In 2019, Ludwig initiated Creative Time’s first Open Call project, choosing artist Risa Puno from over 600 applications from full-time practicing artists in New York City who were at pivotal career junctures and lacked significant backing from a prominent cultural institution. Repeating the process in 2022, this time opening the commission to artists nationwide, the awarded artists Kite and Alisha Wormsley will launch their Open Call Project as part the 2024 program, with a wholly Creative Time theme: the radical nature and potential of dreaming in public space.
“Creative Time has always been an evolving entity—transforming to respond to the contours of a dynamic world. It is a privilege to learn from and lead this legacy now, as we see a profound need to invest in public life, the courageous artists working right now, and our capacity to meet this moment with creativity, timeliness, and possibility,” said Justine Ludwig, Executive Director of Creative Time.
A LOOK AHEAD AT 2024 PROGRAMMING
- CTHQ, Creative Time’s public programming space on East 4th Street opened in 2023, hosts weekly artist-led programming on Wednesday nights, and drop-in hours, Tuesdays and Thursdays. Visit hq.creativetime.org for upcoming events.
- Kite and Alisha Wormsley’s interactive Open Call Project begins in May, with a day of public programs scheduled for the summer solstice, June 20, 2024. The series will culminate with a presentation of sculptures unveiled in September.
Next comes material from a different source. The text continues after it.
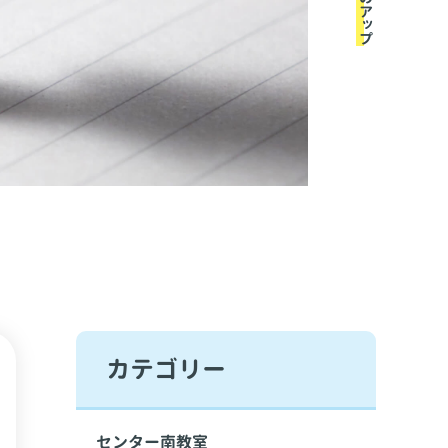
カテゴリー
センター南教室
- The Creative Time Summit returns to New York City for its 11th Edition, September 20-22, offering a full weekend of community gatherings, mainstage events, and break-out workshops at various sites, as the longest running symposium dedicated to socially engaged art in the world.
ABOUT CREATIVE TIME
Since 1974, Creative Time has commissioned and presented ambitious public art projects with thousands of artists throughout New York City, across the country, around the world—even in outer space. The organization’s work is guided by three core values: art matters, artists’ voices are important in shaping society, and public spaces are places for creative and free expression. Creative Time is acclaimed for the innovative and meaningful projects they have commissioned, from Tribute in Light, the twin beacons of light that illuminated lower Manhattan six months after 9/11, to bus ads promoting HIV awareness, to Paul Chan’s production of Waiting for Godot in New Orleans, and much more. In partnership with a variety of well-known cultural institutions and community groups, Creative Time has commissioned art in unique landmark sites from the Brooklyn Bridge Anchorage, Times Square, Rockefeller Center, Governors Island, and the High Line, to neglected urban treasures like the Lower East Side’s historic Essex Street Market, Coney Island, and New Orleans’s Lower 9th Ward. Creative Time is committed to presenting important art for our times and engaging broad audiences that transcend geographic, racial, and socioeconomic barriers.